Bandcamp Friday (or Anytime) for Harmonica Lovers

By Nick Loss-Eaton

Once again, music streaming and sales platform Bandcamp.com is waiving its commission on music sales this Friday, September 3: If you buy a download of one of Music Maker’s artists, 100 percent of the revenue goes to our mission. This month, we’re recommending three albums for fans of the harmonica. I play a little harp myself, and it’s a deceptive instrument: It looks like a child’s toy but it can conjure deep feeling; it’s easy to pick up and start playing but requires hard-to-explain tricks of the tongue to master.

Neal Pattman

First off is the late Neal Pattman’s “Prison Blues” album, the only one he ever made. Neal lost an arm in a wagon wheel accident in 1935 at the age of 9, outside of his hometown of Athens, Georgia.

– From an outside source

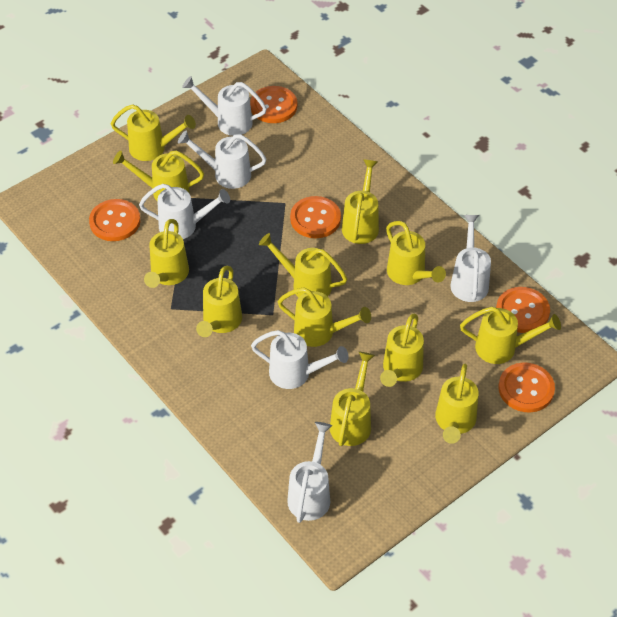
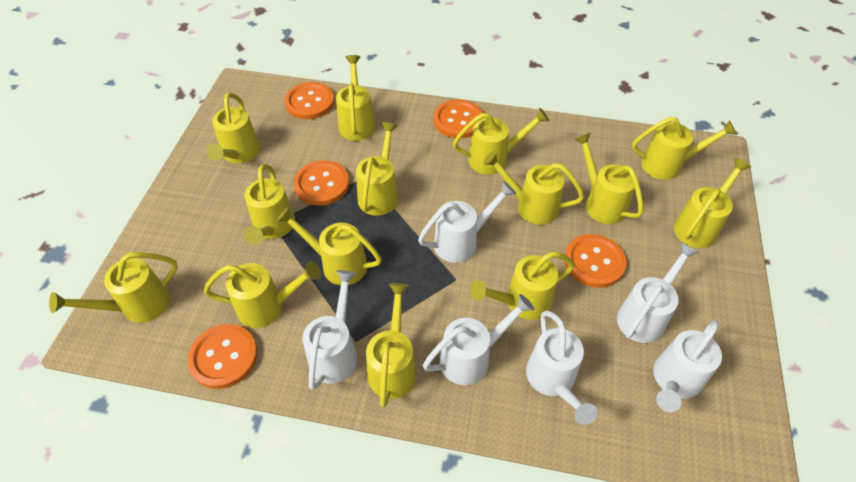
yellow watering can: [111,104,196,161] [113,150,204,201] [144,219,189,288] [196,266,242,337] [259,233,347,297] [278,287,371,347] [330,351,375,446] [342,159,379,244] [380,314,424,387] [386,221,446,285] [435,364,479,444] [460,307,561,364] = 12 -> [49,252,178,323] [204,261,321,328] [206,93,260,163] [243,164,295,245] [276,207,382,285] [336,55,376,141] [356,122,398,216] [366,283,417,408] [453,108,549,174] [470,252,575,320] [483,151,584,225] [575,132,643,224] [632,117,737,180] [673,158,751,248] = 14

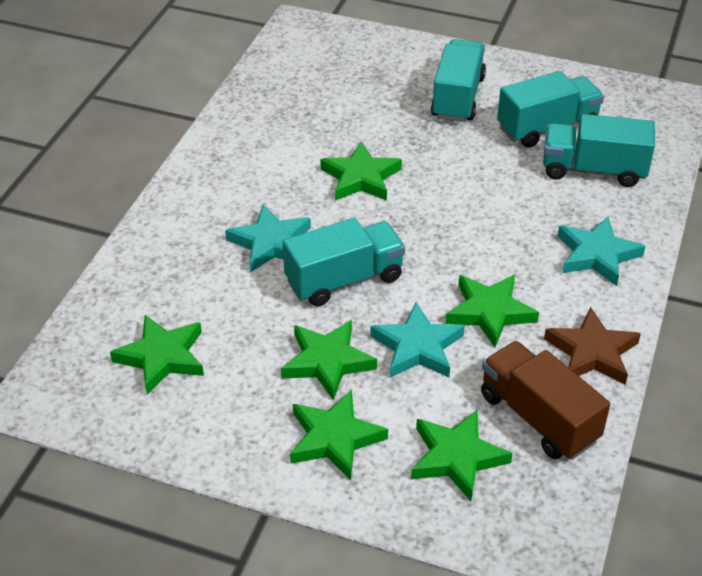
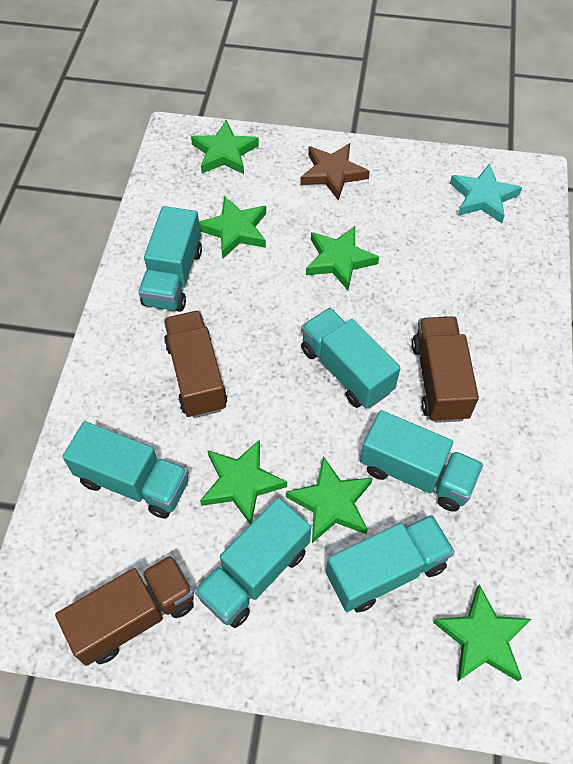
brown truck: [481,341,610,460] = 1 -> [55,555,194,666] [164,310,227,418] [412,316,479,423] = 3
turquoise star: [225,204,311,272] [370,302,465,378] [558,217,646,286] = 3 -> [450,163,522,223] = 1
turquoise truck: [283,218,405,307] [431,39,486,122] [497,71,604,148] [543,114,655,187] = 4 -> [62,421,189,519] [138,206,202,312] [194,498,311,628] [301,308,400,409] [326,515,455,612] [360,410,483,512] = 6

“The blues knocked on my door and they wouldn’t leave,” he said. Taught harmonica by his dad, he was also inspired by the great Sonny Terry. I love Pattman’s playing, especially in his flutters, whoops, and hollers, but he was also a tremendously skillful singer, who played the occasional gospel tune as well as his blues, and this album finishes with “I Want Jesus to Walk With Me.” Another highlight is “Neal’s Testimony,” a powerful recollection of how his mother used to sing by moaning. “Disco Twist” shows his mastery of the difficult first-position bends required to blow at the top of the harmonica’s register. Pattman anchored one of the first Music Maker Blues Revues, which played a 42-date national tour.

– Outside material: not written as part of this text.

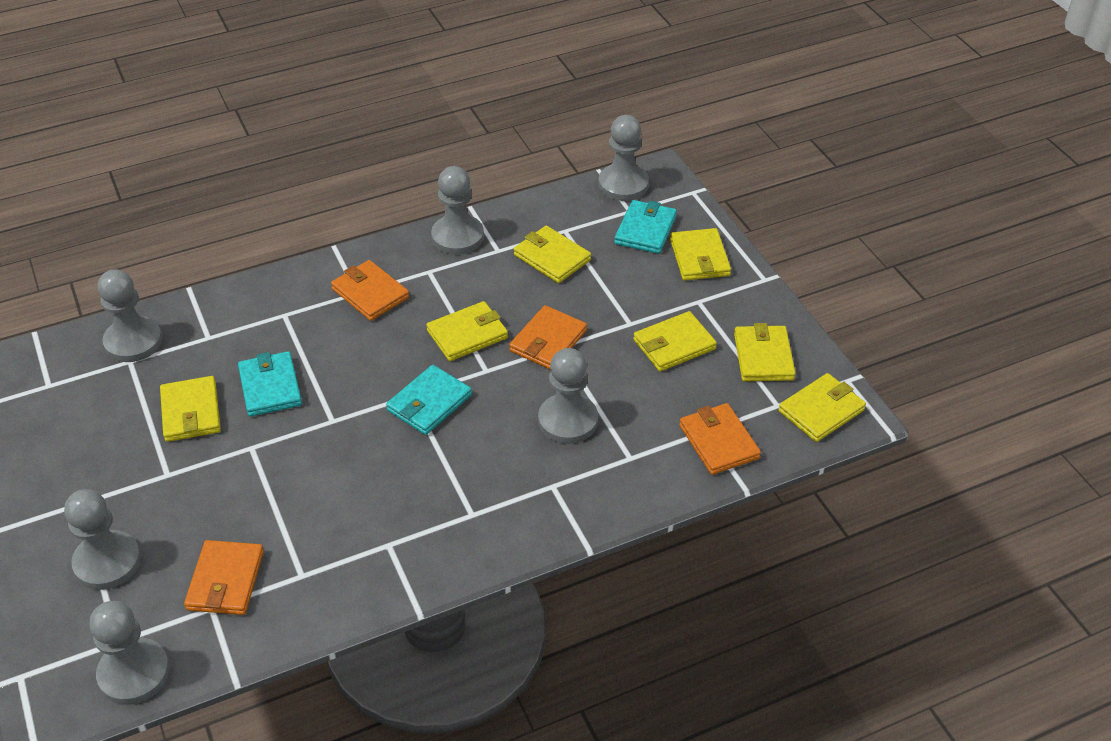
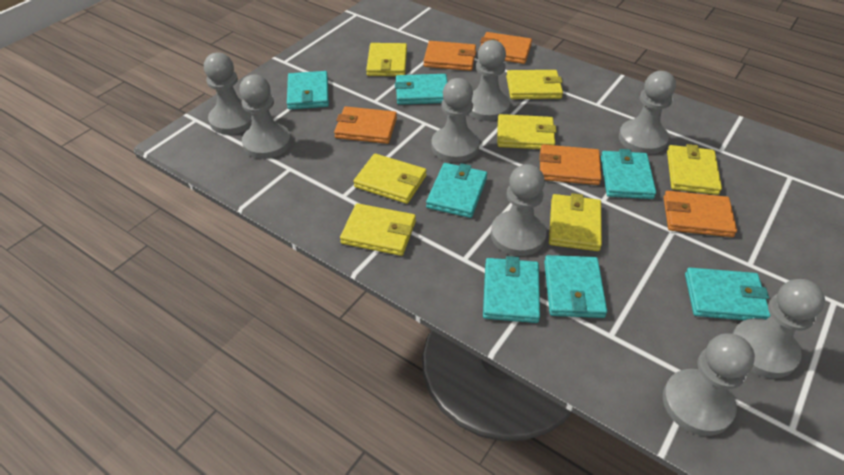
grey pawn: [64,489,141,590] [89,601,170,705] [98,269,162,362] [431,166,484,255] [538,348,598,444] [598,115,649,201] = 6 -> [204,53,252,135] [239,75,291,159] [431,78,480,163] [469,40,510,121] [491,164,547,256] [619,71,676,155] [663,333,755,436] [732,279,825,378] = 8
orange wallet: [184,540,264,615] [331,260,409,321] [509,305,587,370] [679,403,761,475] = 4 -> [334,106,397,144] [423,41,476,71] [480,32,532,64] [539,144,601,185] [664,191,737,237] = 5
turquoise wallet: [238,351,302,417] [386,365,472,435] [614,200,677,254] = 3 -> [287,71,329,109] [395,74,447,105] [426,163,487,218] [483,256,540,323] [544,255,607,318] [601,149,656,199] [685,268,771,320] = 7

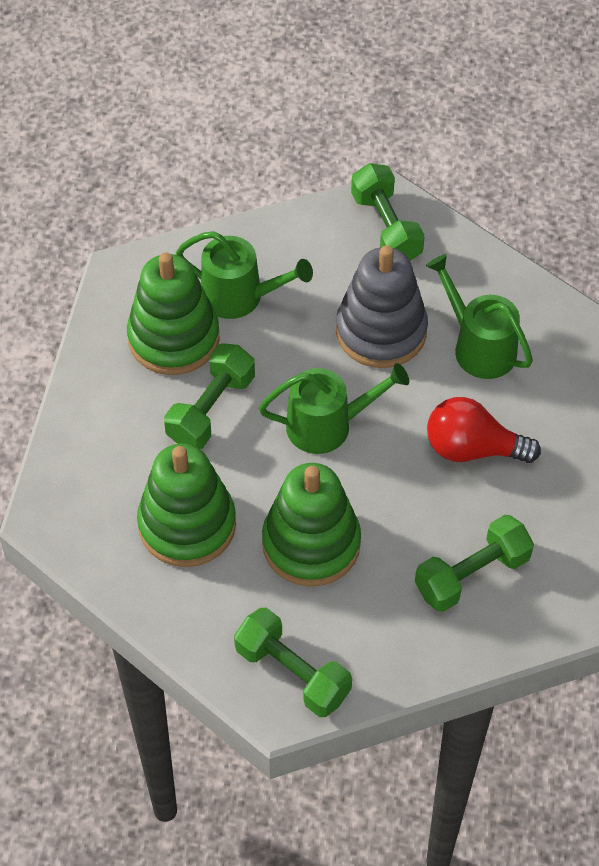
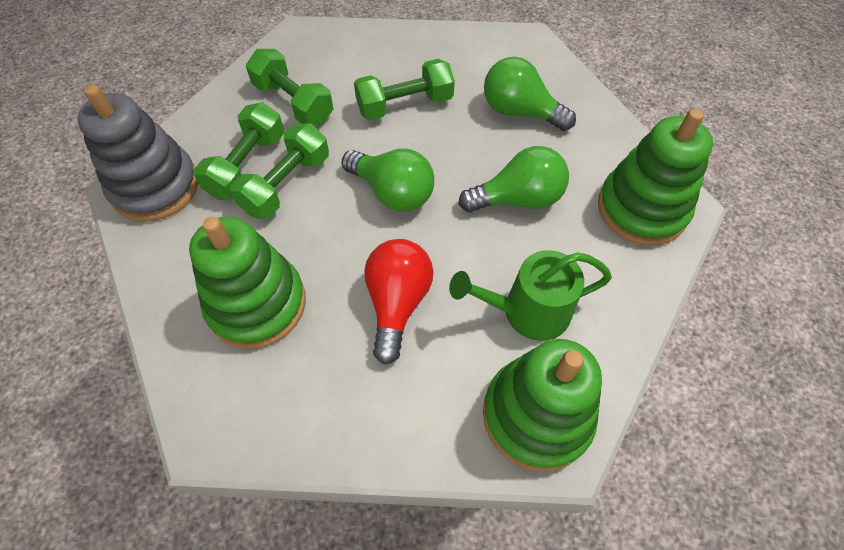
green light bulb: none = 0 -> [341,148,434,212] [459,146,569,212] [484,57,576,131] = 3
green watering can: [176,231,313,319] [259,363,409,454] [426,254,533,379] = 3 -> [449,250,612,341] = 1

"The blues knocked on my door and they wouldn't leave." Neal Pattman
George Higgs

The late Piedmont guitarist/harmonica player George Higgs once said, “It’s not so much the money, I just want the sound to keep on. My whole idea, my hope, is that we can keep it alive, this old tradition.” Affected by seeing Peg Leg Sam in concert, he played fingerpicking guitar, slide guitar and harmonica. His harmonica playing mimics the way he sang, laid back but with feeling. He learned to play from his father in the town of Speed, North Carolina, “a slow town with a fast name,” as George put it. Both of his albums are split between guitar and harmonica pieces. I prefer his sophomore album “Rainy Day,” simply because it has 19 songs to his debut’s 14, but you can’t go wrong with either. A serious bluesman.

 

Jerry “Boogie” McCain

It’s your time, electric blues harp fans! Recording sides like “Geronimo Rock ‘n’ Roll,” “Stay Out of Automobiles,” “I’m a Ding-Dong Daddy From a Rock ’n’ Roll Cit,” and “Choo Choo Rock.” for famed label Excello Records before moving on to Trumpet, Ace and Jewel Records respectively, Alabama’s Jerry “Boogie” McCain earned a deserved reputation as a harmonica wild man and pioneer of rock ’n’ roll. His Music Maker debut “This Stuff Just Kills Me” finds him accompanied by a killer band that can lay down a boogie, swamp groove or slow, deep-feeling blues with equal aplomb under his incredible harmonica playing. With playful songs like “Pull Up in My Garage” and “Viagra Man,” no one would accuse Jerry of dourness. (I may well have seen him play at a blues jam in Gadsden, Alabama, in the year 2000, holding court, telling stories, and — pun fully intended — blowing everyone away, but alas, I didn’t remember his name at the time, but the timeline, sense of humor, location, and tone all line up with my memory.)